Soon Aesche was stuck in the middle of a field, his pickup held up by snow.
We seemed no closer to the coyote than when the chase began.
"We need to change dogs," Hanson said. "Lucky and Thunderbolt are tired."
Now Hadler removes two foxhounds from crates in the back of his truck and leads them on a leash toward a woodlot.
Hanson also breaks out a new hound, Annie, and leads her in the same direction.
Engler, Aesche and Schroeder position themselves strategically in nearby fields, their guns ready.
Hadler and Hanson free their dogs, and the coyote busts from the woodlot, lickety-split, opening its legs and using up country fast.
The deep snow seems not at all to bother the fleeing animal.

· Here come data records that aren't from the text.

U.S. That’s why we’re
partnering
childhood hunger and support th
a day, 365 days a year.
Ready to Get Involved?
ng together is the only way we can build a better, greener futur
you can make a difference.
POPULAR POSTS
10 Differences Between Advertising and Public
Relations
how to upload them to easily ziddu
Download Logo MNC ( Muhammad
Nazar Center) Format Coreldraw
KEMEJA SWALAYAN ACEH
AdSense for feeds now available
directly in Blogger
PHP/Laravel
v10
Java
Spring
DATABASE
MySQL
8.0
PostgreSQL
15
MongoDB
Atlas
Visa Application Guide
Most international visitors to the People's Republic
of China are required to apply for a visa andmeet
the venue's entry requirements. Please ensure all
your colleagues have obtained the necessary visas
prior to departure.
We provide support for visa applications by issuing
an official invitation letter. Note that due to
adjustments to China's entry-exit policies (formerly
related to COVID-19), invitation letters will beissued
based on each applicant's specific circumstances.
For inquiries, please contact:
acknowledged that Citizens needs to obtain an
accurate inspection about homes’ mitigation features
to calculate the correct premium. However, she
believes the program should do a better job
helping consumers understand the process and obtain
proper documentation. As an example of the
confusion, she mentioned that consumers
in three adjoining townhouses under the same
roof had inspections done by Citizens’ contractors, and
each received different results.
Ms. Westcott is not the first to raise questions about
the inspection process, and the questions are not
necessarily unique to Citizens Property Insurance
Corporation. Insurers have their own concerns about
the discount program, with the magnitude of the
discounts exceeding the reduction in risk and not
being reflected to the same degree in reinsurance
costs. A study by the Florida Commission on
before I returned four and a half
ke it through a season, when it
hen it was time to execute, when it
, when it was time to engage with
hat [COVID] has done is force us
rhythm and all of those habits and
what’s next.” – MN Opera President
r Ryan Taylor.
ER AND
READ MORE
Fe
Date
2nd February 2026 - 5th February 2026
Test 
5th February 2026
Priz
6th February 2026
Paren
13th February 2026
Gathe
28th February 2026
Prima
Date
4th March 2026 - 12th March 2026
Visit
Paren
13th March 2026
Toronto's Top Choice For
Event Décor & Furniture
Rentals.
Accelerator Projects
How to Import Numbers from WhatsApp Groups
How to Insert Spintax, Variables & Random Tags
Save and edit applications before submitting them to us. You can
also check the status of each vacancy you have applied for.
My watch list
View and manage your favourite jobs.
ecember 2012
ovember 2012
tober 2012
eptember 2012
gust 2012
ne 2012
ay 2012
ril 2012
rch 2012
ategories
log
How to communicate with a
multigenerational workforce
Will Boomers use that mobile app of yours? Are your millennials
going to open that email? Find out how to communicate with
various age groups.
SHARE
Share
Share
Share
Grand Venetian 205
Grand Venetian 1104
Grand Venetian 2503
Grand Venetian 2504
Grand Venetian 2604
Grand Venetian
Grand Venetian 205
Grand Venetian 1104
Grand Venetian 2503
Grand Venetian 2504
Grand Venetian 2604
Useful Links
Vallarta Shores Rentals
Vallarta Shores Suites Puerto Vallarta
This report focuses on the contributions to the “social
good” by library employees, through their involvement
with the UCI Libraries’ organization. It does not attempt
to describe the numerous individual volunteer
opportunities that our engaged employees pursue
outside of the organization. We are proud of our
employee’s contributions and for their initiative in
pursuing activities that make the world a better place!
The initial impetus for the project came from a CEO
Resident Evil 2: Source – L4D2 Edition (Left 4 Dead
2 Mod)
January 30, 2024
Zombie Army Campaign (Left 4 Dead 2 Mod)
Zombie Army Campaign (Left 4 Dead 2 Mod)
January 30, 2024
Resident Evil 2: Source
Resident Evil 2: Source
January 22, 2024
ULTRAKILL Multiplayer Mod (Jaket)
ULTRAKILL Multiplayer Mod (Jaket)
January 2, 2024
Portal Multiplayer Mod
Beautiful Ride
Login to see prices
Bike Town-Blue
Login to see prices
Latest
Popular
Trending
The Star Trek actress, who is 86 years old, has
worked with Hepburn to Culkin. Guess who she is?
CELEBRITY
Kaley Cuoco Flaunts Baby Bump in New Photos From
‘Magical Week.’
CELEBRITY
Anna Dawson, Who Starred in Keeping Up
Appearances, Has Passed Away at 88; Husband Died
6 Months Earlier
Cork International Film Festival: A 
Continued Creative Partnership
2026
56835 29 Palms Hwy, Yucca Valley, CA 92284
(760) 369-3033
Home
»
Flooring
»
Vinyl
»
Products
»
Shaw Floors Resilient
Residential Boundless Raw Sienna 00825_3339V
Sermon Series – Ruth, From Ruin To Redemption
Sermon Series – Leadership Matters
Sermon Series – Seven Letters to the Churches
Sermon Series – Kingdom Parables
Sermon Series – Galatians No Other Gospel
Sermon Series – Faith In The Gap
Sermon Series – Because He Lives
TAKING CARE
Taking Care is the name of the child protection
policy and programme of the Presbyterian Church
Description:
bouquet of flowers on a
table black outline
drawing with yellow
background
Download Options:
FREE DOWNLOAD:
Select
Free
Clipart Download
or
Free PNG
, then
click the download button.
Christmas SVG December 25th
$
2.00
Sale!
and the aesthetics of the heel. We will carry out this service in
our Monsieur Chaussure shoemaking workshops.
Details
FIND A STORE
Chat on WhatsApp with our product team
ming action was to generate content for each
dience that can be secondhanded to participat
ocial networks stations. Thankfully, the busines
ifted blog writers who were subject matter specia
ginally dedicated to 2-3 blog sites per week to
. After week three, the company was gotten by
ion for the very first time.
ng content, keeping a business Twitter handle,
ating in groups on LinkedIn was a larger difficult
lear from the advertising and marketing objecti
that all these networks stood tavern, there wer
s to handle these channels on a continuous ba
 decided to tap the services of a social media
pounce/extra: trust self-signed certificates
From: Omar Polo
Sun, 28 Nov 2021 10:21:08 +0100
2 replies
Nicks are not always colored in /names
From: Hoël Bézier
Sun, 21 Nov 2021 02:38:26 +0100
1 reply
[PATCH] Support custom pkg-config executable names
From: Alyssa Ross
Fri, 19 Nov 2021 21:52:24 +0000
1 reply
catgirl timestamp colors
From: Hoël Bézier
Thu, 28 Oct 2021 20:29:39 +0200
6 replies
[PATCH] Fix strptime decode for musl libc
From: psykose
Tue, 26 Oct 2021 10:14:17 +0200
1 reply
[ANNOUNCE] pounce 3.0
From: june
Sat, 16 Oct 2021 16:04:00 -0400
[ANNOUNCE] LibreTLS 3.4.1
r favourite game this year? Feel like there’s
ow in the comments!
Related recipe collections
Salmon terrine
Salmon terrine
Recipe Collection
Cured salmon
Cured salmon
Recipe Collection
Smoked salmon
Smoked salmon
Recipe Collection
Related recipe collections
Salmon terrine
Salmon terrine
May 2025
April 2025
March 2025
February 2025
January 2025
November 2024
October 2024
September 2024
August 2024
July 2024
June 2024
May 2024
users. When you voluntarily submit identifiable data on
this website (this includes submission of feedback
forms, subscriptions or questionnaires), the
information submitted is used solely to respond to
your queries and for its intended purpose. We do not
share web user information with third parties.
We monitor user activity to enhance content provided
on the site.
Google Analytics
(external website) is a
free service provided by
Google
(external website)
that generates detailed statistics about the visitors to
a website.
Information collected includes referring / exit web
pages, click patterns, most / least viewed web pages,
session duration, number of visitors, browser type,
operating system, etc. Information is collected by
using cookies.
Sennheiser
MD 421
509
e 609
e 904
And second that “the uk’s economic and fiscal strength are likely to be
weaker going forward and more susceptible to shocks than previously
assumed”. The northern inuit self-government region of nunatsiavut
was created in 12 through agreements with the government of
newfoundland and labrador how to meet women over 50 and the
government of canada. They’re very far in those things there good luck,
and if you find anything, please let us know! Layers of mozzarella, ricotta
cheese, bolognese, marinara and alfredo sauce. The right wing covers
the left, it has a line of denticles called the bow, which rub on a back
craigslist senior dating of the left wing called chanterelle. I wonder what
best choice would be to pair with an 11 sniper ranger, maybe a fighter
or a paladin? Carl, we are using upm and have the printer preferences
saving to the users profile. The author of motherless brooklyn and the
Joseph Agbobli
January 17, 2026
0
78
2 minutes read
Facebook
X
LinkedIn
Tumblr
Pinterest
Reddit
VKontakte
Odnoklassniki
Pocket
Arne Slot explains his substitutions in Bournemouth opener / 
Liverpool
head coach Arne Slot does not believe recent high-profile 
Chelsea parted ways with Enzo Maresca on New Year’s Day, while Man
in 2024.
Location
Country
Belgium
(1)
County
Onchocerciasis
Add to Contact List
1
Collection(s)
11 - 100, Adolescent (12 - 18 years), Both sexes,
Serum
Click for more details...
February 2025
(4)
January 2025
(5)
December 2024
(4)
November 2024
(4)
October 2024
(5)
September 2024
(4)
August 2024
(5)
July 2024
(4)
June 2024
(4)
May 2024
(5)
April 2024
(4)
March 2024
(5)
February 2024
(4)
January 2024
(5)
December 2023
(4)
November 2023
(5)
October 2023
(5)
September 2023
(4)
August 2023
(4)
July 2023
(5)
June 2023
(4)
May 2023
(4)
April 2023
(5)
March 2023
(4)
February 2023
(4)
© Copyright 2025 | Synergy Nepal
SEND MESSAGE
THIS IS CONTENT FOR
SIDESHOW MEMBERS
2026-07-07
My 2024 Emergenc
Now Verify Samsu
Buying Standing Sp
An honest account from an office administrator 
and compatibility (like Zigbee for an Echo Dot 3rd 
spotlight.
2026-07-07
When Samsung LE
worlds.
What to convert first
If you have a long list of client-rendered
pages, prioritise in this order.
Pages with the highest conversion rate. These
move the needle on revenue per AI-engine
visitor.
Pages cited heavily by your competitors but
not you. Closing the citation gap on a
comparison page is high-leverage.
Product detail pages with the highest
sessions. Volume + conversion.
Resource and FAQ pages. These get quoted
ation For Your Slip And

I hear what seem to be two shots.
Or maybe not.
Either way, the coyote runs unfazed across the white nothingness, no place to hide, the hounds in pursuit.
Jumping behind the wheel of Hanson's truck, I take my turn driving aggressively on country roads. My camera is my gun, and I'm trying to get close enough for a shot.
Two miles away, the coyote doubles back.
Experienced at this, Hanson, Adler, Schroeder and Aesche know intuitively the direction the coyote is likely to run.
"Like everyone else, a coyote is a creature of habit," Hanson says.
Nearly four hours have passed since the chase began.
The coyote crosses a county road, soon to disappear into another woodlot.
Waiting there is Hanson, a load of buckshot in his 12 gauge.
A squeeze of the trigger and the chase ends.
Retrieving the female coyote from beneath a tree, Hadler discovers that her right rear leg below the knee had been lost long ago, perhaps to an accident, or to an encounter with a trap or gun.
"She ran all that way on three legs," Hanson said. "They're tough animals. I respect them a lot."